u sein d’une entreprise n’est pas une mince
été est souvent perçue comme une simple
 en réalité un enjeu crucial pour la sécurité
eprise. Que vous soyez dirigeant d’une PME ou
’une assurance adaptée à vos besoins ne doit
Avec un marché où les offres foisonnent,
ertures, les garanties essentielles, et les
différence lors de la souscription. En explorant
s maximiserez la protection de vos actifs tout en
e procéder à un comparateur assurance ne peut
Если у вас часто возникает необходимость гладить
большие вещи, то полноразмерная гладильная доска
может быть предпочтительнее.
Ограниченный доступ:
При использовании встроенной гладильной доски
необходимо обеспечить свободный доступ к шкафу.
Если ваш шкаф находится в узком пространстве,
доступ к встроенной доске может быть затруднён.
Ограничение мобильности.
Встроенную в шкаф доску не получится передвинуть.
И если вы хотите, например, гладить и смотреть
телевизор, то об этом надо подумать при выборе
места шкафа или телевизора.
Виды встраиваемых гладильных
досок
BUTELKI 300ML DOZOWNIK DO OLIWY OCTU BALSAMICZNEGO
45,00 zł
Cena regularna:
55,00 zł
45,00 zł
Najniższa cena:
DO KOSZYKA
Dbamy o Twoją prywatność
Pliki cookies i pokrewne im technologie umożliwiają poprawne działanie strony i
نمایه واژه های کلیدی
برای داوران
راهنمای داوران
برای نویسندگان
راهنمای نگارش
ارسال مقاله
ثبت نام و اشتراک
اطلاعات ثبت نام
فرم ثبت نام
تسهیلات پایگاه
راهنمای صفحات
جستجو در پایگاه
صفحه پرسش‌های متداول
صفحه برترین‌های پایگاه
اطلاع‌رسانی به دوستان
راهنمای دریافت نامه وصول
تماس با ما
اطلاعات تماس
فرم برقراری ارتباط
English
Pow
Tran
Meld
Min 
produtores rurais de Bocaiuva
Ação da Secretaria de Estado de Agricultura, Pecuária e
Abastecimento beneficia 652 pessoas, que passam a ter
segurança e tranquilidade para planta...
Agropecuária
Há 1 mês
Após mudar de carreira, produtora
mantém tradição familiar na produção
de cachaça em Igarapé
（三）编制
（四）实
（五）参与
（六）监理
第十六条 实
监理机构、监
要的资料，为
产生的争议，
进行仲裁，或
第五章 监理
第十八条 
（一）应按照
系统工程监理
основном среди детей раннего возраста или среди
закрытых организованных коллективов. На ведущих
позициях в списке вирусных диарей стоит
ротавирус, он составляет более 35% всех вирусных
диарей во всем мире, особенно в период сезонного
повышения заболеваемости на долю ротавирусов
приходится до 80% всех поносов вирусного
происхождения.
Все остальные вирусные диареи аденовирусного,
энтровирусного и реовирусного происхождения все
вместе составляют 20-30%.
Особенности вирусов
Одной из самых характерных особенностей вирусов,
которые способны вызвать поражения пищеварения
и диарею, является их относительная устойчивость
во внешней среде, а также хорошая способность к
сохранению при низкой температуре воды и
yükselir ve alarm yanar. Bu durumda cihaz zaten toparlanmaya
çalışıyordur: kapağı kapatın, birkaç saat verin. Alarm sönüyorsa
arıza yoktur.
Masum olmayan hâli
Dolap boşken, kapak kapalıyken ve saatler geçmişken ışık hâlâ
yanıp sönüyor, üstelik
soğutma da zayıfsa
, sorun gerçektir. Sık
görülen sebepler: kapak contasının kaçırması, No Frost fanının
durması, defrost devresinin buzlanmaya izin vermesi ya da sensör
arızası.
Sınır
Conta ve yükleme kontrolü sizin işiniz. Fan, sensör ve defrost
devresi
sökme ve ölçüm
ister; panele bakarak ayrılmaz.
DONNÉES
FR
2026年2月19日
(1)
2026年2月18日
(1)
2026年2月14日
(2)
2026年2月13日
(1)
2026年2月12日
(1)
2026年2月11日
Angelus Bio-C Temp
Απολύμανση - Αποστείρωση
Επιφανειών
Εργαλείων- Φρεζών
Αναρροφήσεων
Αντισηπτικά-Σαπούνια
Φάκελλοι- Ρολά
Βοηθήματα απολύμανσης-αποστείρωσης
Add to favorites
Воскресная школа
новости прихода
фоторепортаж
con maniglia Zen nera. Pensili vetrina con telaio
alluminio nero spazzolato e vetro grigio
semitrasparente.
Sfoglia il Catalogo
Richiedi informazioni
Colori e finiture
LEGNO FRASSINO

____________________

WORK INSTRUCTIONS - Give the listing above again in full, exactly as written.

SOLUTION -
u sein d’une entreprise n’est pas une mince
été est souvent perçue comme une simple
 en réalité un enjeu crucial pour la sécurité
eprise. Que vous soyez dirigeant d’une PME ou
’une assurance adaptée à vos besoins ne doit
Avec un marché où les offres foisonnent,
ertures, les garanties essentielles, et les
différence lors de la souscription. En explorant
s maximiserez la protection de vos actifs tout en
e procéder à un comparateur assurance ne peut
Если у вас часто возникает необходимость гладить
большие вещи, то полноразмерная гладильная доска
может быть предпочтительнее.
Ограниченный доступ:
При использовании встроенной гладильной доски
необходимо обеспечить свободный доступ к шкафу.
Если ваш шкаф находится в узком пространстве,
доступ к встроенной доске может быть затруднён.
Ограничение мобильности.
Встроенную в шкаф доску не получится передвинуть.
И если вы хотите, например, гладить и смотреть
телевизор, то об этом надо подумать при выборе
места шкафа или телевизора.
Виды встраиваемых гладильных
досок
BUTELKI 300ML DOZOWNIK DO OLIWY OCTU BALSAMICZNEGO
45,00 zł
Cena regularna:
55,00 zł
45,00 zł
Najniższa cena:
DO KOSZYKA
Dbamy o Twoją prywatność
Pliki cookies i pokrewne im technologie umożliwiają poprawne działanie strony i
نمایه واژه های کلیدی
برای داوران
راهنمای داوران
برای نویسندگان
راهنمای نگارش
ارسال مقاله
ثبت نام و اشتراک
اطلاعات ثبت نام
فرم ثبت نام
تسهیلات پایگاه
راهنمای صفحات
جستجو در پایگاه
صفحه پرسش‌های متداول
صفحه برترین‌های پایگاه
اطلاع‌رسانی به دوستان
راهنمای دریافت نامه وصول
تماس با ما
اطلاعات تماس
فرم برقراری ارتباط
English
Pow
Tran
Meld
Min 
produtores rurais de Bocaiuva
Ação da Secretaria de Estado de Agricultura, Pecuária e
Abastecimento beneficia 652 pessoas, que passam a ter
segurança e tranquilidade para planta...
Agropecuária
Há 1 mês
Após mudar de carreira, produtora
mantém tradição familiar na produção
de cachaça em Igarapé
（三）编制
（四）实
（五）参与
（六）监理
第十六条 实
监理机构、监
要的资料，为
产生的争议，
进行仲裁，或
第五章 监理
第十八条 
（一）应按照
系统工程监理
основном среди детей раннего возраста или среди
закрытых организованных коллективов. На ведущих
позициях в списке вирусных диарей стоит
ротавирус, он составляет более 35% всех вирусных
диарей во всем мире, особенно в период сезонного
повышения заболеваемости на долю ротавирусов
приходится до 80% всех поносов вирусного
происхождения.
Все остальные вирусные диареи аденовирусного,
энтровирусного и реовирусного происхождения все
вместе составляют 20-30%.
Особенности вирусов
Одной из самых характерных особенностей вирусов,
которые способны вызвать поражения пищеварения
и диарею, является их относительная устойчивость
во внешней среде, а также хорошая способность к
сохранению при низкой температуре воды и
yükselir ve alarm yanar. Bu durumda cihaz zaten toparlanmaya
çalışıyordur: kapağı kapatın, birkaç saat verin. Alarm sönüyorsa
arıza yoktur.
Masum olmayan hâli
Dolap boşken, kapak kapalıyken ve saatler geçmişken ışık hâlâ
yanıp sönüyor, üstelik
soğutma da zayıfsa
, sorun gerçektir. Sık
görülen sebepler: kapak contasının kaçırması, No Frost fanının
durması, defrost devresinin buzlanmaya izin vermesi ya da sensör
arızası.
Sınır
Conta ve yükleme kontrolü sizin işiniz. Fan, sensör ve defrost
devresi
sökme ve ölçüm
ister; panele bakarak ayrılmaz.
DONNÉES
FR
2026年2月19日
(1)
2026年2月18日
(1)
2026年2月14日
(2)
2026年2月13日
(1)
2026年2月12日
(1)
2026年2月11日
Angelus Bio-C Temp
Απολύμανση - Αποστείρωση
Επιφανειών
Εργαλείων- Φρεζών
Αναρροφήσεων
Αντισηπτικά-Σαπούνια
Φάκελλοι- Ρολά
Βοηθήματα απολύμανσης-αποστείρωσης
Add to favorites
Воскресная школа
новости прихода
фоторепортаж
con maniglia Zen nera. Pensili vetrina con telaio
alluminio nero spazzolato e vetro grigio
semitrasparente.
Sfoglia il Catalogo
Richiedi informazioni
Colori e finiture
LEGNO FRASSINO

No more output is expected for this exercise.